Weight loss device maker Allurion Technologies Inc. is nearing a deal to go public through a merger with a blank-check company backed by former Medtronic Plc Chairman and Chief Executive Officer Omar Ishrak, according to people familiar with the matter.
(Bloomberg) — Weight loss device maker Allurion Technologies Inc. is nearing a deal to go public through a merger with a blank-check company backed by former Medtronic Plc Chairman and Chief Executive Officer Omar Ishrak, according to people familiar with the matter.
The merger with Compute Health Acquisition Corp. is expected to value the combined company at about $500 million including debt, said the people who asked not to be identified discussing confidential information.
The special purpose acquisition company, or SPAC, is led by Ishrak, hedge fund manager Joshua Fink, who is the son of BlackRock Inc.’s Larry Fink, and Medtronic executive Jean Nehme.
Allurion sells a gastric balloon that can be swallowed to help people lose weight.
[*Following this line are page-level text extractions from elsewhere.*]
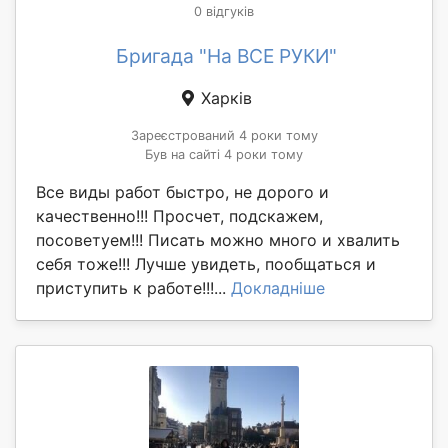
0 відгуків
Бригада "На ВСЕ РУКИ"
Харків
Зареєстрований 4 роки тому
Був на сайті 4 роки тому
Все виды работ быстро, не дорого и
качественно!!! Просчет, подскажем,
посоветуем!!! Писать можно много и хвалить
себя тоже!!! Лучше увидеть, пообщаться и
приступить к работе!!!...
Докладніше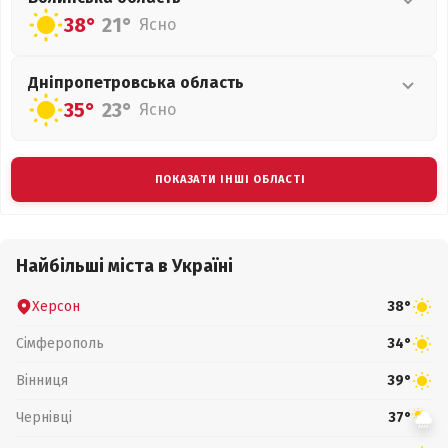
38°
21°
Ясно
Дніпропетровська
область
35°
23°
Ясно
ПОКАЗАТИ ІНШІ ОБЛАСТІ
Найбільші міста в Україні
Херсон
38°
Сімферополь
34°
Вінниця
39°
Чернівці
37°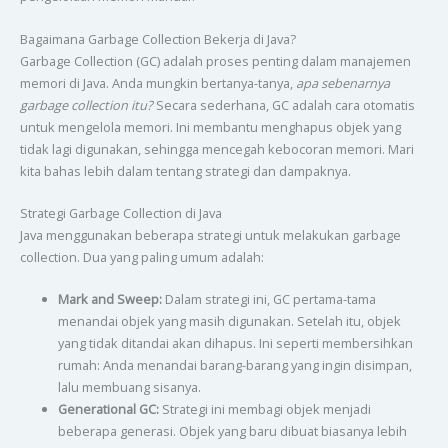
Bagaimana Garbage Collection Bekerja di Java?
Garbage Collection (GC) adalah proses penting dalam manajemen
memori di Java. Anda mungkin bertanya-tanya,
apa sebenarnya
garbage collection itu?
Secara sederhana, GC adalah cara otomatis
untuk mengelola memori. Ini membantu menghapus objek yang
tidak lagi digunakan, sehingga mencegah kebocoran memori. Mari
kita bahas lebih dalam tentang strategi dan dampaknya.
Strategi Garbage Collection di Java
Java menggunakan beberapa strategi untuk melakukan garbage
collection. Dua yang paling umum adalah:
Mark and Sweep:
Dalam strategi ini, GC pertama-tama
menandai objek yang masih digunakan. Setelah itu, objek
yang tidak ditandai akan dihapus. Ini seperti membersihkan
rumah: Anda menandai barang-barang yang ingin disimpan,
lalu membuang sisanya.
Generational GC:
Strategi ini membagi objek menjadi
beberapa generasi. Objek yang baru dibuat biasanya lebih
The company generated revenue of $64 million last year.
The deal includes a private investment in public equity, or PIPE, led by RTW Investments and a synthetic royalty financing. It also includes a senior secured term loan from Fortress Investment Group and a $100 million equity facility from Chardan Capital Markets. Ishrak and former General Electric Co. CEO Jeff Immelt are also investors in the PIPE, the people said.
Ishrak, who ran Medtronic Plc as CEO and chairman for about nine years through 2020, stepped down as chairman of Intel Corp. in January but remains an independent director at the chipmaker.